Your task is to output the listing word for word, with pictures excluded.

§ **DATA EXTRACT**
· · · · ·
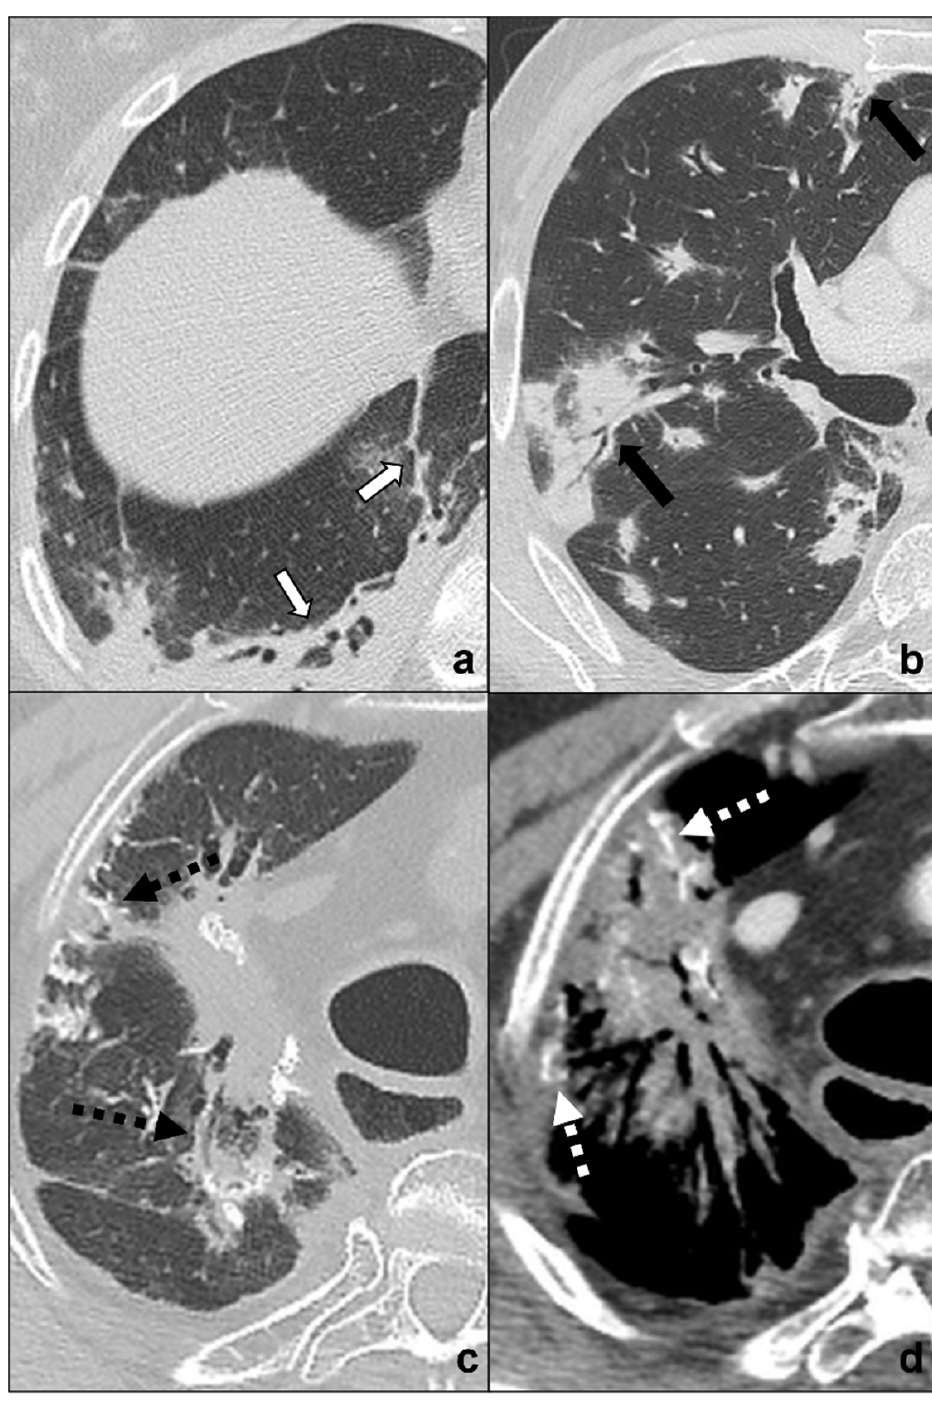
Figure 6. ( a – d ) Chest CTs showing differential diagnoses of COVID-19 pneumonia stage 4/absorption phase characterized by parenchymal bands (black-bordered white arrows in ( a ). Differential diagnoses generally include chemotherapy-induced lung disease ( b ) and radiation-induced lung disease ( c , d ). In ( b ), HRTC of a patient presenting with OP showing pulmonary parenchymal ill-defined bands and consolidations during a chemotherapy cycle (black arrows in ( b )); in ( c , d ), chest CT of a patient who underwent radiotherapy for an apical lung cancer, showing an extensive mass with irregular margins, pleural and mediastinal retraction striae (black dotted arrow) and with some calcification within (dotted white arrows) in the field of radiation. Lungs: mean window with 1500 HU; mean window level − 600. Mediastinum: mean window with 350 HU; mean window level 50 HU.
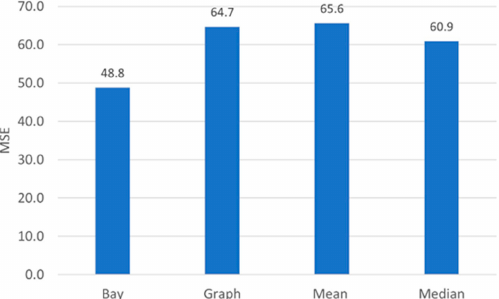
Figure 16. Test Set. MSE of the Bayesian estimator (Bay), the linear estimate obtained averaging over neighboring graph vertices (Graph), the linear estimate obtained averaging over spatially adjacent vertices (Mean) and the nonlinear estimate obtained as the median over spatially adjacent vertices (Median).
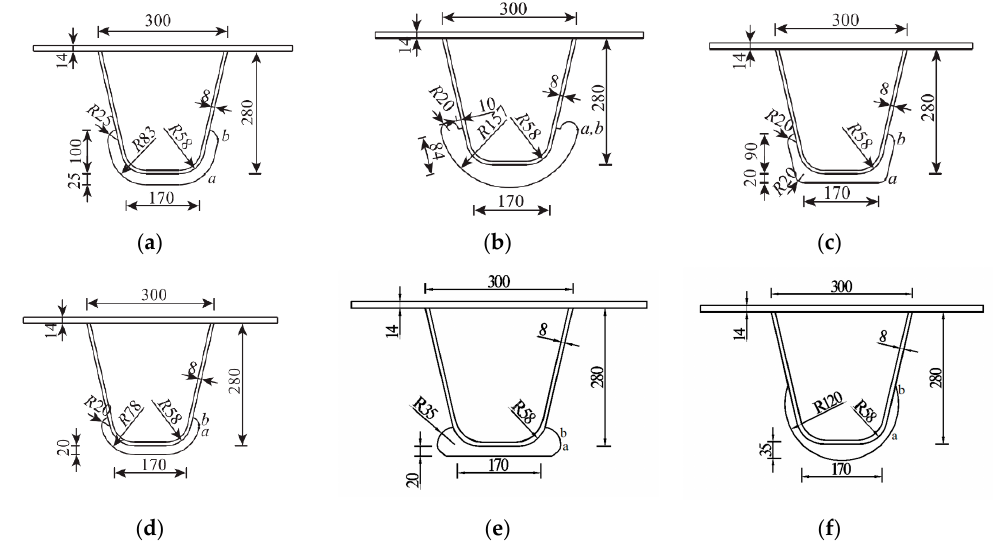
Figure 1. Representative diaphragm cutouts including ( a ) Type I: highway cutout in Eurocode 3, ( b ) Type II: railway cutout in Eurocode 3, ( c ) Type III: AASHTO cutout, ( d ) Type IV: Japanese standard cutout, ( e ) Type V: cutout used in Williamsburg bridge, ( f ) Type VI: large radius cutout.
· · · · ·
§ **EXERCISE ANSWER**
Figure 6. ( a – d ) Chest CTs showing differential diagnoses of COVID-19 pneumonia stage 4/absorption phase characterized by parenchymal bands (black-bordered white arrows in ( a ). Differential diagnoses generally include chemotherapy-induced lung disease ( b ) and radiation-induced lung disease ( c , d ). In ( b ), HRTC of a patient presenting with OP showing pulmonary parenchymal ill-defined bands and consolidations during a chemotherapy cycle (black arrows in ( b )); in ( c , d ), chest CT of a patient who underwent radiotherapy for an apical lung cancer, showing an extensive mass with irregular margins, pleural and mediastinal retraction striae (black dotted arrow) and with some calcification within (dotted white arrows) in the field of radiation. Lungs: mean window with 1500 HU; mean window level − 600. Mediastinum: mean window with 350 HU; mean window level 50 HU.
Figure 16. Test Set. MSE of the Bayesian estimator (Bay), the linear estimate obtained averaging over neighboring graph vertices (Graph), the linear estimate obtained averaging over spatially adjacent vertices (Mean) and the nonlinear estimate obtained as the median over spatially adjacent vertices (Median).
Figure 1. Representative diaphragm cutouts including ( a ) Type I: highway cutout in Eurocode 3, ( b ) Type II: railway cutout in Eurocode 3, ( c ) Type III: AASHTO cutout, ( d ) Type IV: Japanese standard cutout, ( e ) Type V: cutout used in Williamsburg bridge, ( f ) Type VI: large radius cutout.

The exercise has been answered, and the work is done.